Gibson guitar pot dating
If the pot is an original, it indicates a date before which the guitar could not have been built – so it’s always a good idea to have extra reference material around.Finally, a word of caution: This method applies only to American made pots and not all potentiometer manufacturers subscribed to the EIA source code date.The EIA assigns each manufacturer a three-digit code (there are some with one, two or four digits).When dating an instrument by the ‘pot code,’ keep two things in mind: The potentiometers must be original to the piece (new solder, or a date code that is off by ten or more years is a good giveaway to spot replacement pots); and the pot code only indicates when the potentiometer was manufactured!Please post any comments, particularly bugs in the user feedback section.

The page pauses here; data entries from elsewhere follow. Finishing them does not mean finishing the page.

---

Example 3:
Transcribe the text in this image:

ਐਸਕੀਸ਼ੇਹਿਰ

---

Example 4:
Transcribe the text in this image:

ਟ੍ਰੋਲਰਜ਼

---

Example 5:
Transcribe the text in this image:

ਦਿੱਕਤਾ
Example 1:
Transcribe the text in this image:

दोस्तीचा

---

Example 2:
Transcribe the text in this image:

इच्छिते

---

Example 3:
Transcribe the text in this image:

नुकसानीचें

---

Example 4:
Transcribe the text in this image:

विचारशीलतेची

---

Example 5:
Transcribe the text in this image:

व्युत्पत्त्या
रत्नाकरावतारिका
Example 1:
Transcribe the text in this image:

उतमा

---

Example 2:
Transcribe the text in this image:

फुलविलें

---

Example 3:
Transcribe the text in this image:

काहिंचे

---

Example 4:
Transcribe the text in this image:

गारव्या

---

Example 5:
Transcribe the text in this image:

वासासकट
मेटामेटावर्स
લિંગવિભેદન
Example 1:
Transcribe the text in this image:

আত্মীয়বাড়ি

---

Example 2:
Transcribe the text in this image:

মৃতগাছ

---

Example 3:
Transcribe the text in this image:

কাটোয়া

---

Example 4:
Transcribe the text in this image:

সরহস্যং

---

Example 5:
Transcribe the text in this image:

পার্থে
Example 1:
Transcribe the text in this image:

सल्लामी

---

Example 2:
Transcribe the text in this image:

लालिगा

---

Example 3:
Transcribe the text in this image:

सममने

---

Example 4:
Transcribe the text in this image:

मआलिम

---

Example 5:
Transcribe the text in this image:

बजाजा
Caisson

Factory Order Numbers (FON) with a letter from 1935 to 1941.
You can read on the bottom of the pots of these guitars 128KΩ or 250KΩ with a 3-digit number.

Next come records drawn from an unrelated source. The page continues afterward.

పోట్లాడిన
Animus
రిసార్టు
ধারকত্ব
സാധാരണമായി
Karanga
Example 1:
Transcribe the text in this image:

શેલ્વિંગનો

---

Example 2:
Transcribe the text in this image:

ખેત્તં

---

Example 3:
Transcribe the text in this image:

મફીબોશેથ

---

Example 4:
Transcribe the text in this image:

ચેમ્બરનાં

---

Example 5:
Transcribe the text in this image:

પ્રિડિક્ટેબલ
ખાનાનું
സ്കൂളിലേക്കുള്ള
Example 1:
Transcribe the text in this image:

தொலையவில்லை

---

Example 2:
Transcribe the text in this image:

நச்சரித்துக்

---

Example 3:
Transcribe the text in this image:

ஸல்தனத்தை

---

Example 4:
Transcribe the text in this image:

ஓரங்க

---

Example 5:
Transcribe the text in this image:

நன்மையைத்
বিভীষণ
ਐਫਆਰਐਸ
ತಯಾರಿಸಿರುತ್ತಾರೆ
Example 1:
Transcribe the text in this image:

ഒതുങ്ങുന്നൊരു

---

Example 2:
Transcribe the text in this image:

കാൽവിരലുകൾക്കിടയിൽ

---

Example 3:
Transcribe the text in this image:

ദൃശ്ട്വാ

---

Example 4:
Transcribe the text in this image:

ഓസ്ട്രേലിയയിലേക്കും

Here too, the first digit is the last digit of the year and the second and third digit the week.
Sometimes there is a space or dash between the manufacturer code and the year/week code.
The potentiometers (pots) on the guitar offer a possibility to date the age by their source code.Stamped on every potentiometer (volume and tone pots) is a six- or seven-digit source code that tells who made the pot, as well as the week and the year.